I don’t know how to make a game. That may have been obvious throughout my essay, but it’s worth remembering when I seem to be insistent on ways to improve this piece of interactive fiction. Primarily, this was an exercise in evaluative imagination: to see what inspired me about the work’s triumphs and flaws, and how I might bring out its latent leftist potential. Even if my revision has plenty of flaws of its own, and I’m sure it does, it’s a means of expression that I hope is slightly more constructive than a sheer teardown, a format all to common to internet culture. Saying something is bad is easy. Turning these complaints into a consistent critique is more productive. To go all the way, and prove a work can be made better by one’s own example, that is the hardest thing of all. Unfortunately, to succeed at that would cement the arrogance of the critic, when in reality we owe our revisions to the ones who dared to make their flawed originals. With this current format, I hope I’ve found a humbling middle ground between critique and reconstruction. In the case of Red Faction Guerrilla, while it might not be the best game of its genre, it’s better than anything like it I could produce myself, and the labor put into it should be acknowledge and respected. Only in this limited sense of left-leaning commentary can I hope to add something to the collective experience of this game and the Red Faction franchise as a whole.
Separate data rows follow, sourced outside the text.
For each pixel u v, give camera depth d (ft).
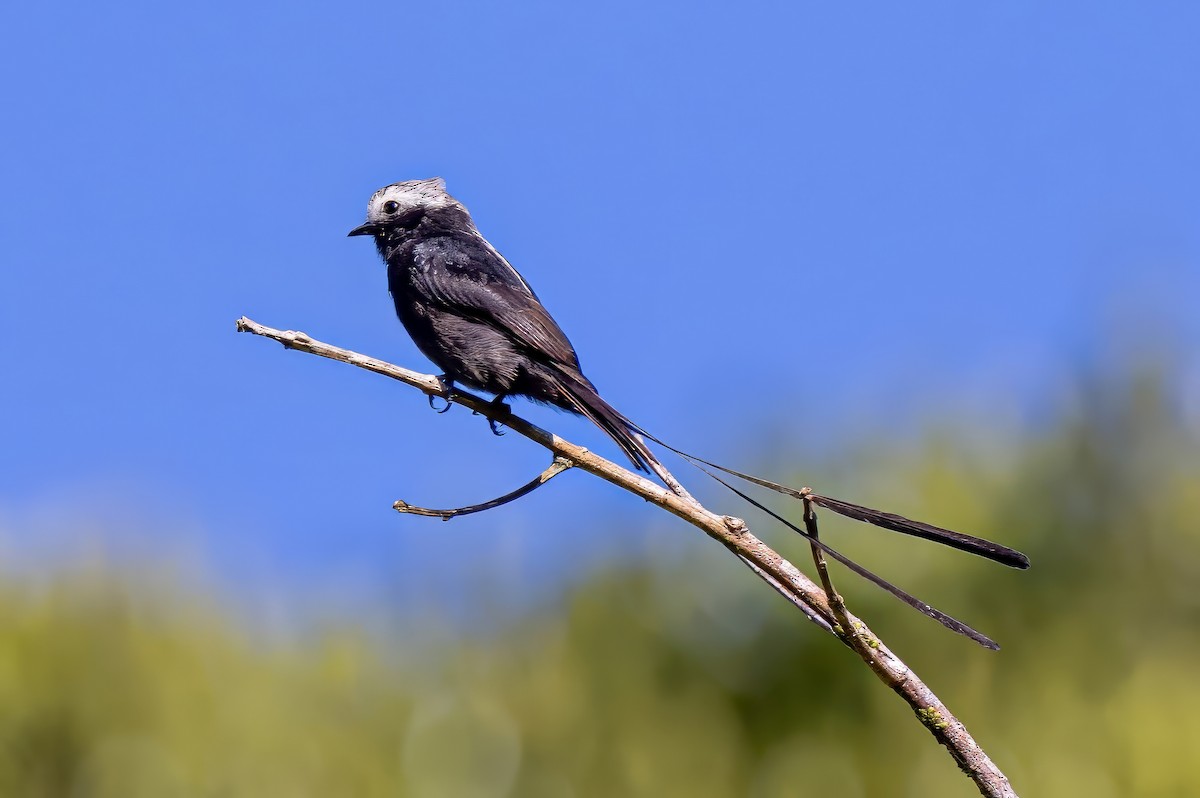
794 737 43.09
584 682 44.52
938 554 43.19
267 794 40.65
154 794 39.50
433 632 44.88
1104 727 41.55
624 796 43.27
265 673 42.45
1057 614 43.16
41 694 39.75
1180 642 43.27
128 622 41.32
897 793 41.86
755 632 44.06
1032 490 44.50
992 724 42.06
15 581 41.27
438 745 43.27
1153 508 44.57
As it stands, no new entries of the series have been announced, and after Guerrilla’s 2009 release, only one sequel was produced, a linear shooter that was not as appreciated as its open-world predecessor. Still, the player community for Guerrilla itself is not yet dead, finding some new life after Steamworks integration (it was originally a Games for Windows Life release). Furthermore, a ‘re-Mars-tered’ edition of the game is in the works, with reworked graphics and a release on the most recent generation of game consoles. With the upgrade free to current owners of the original, now would be a great time to get into the franchise for those unfamiliar with it until now. Perhaps you too will be inspired by the leftist potential, most blatant in that raised fist of Martian solidarity, holding a hammer that the player will make plenty use of on EDF personnel. If you’re out there on the Red Planet, hit one on the head for me.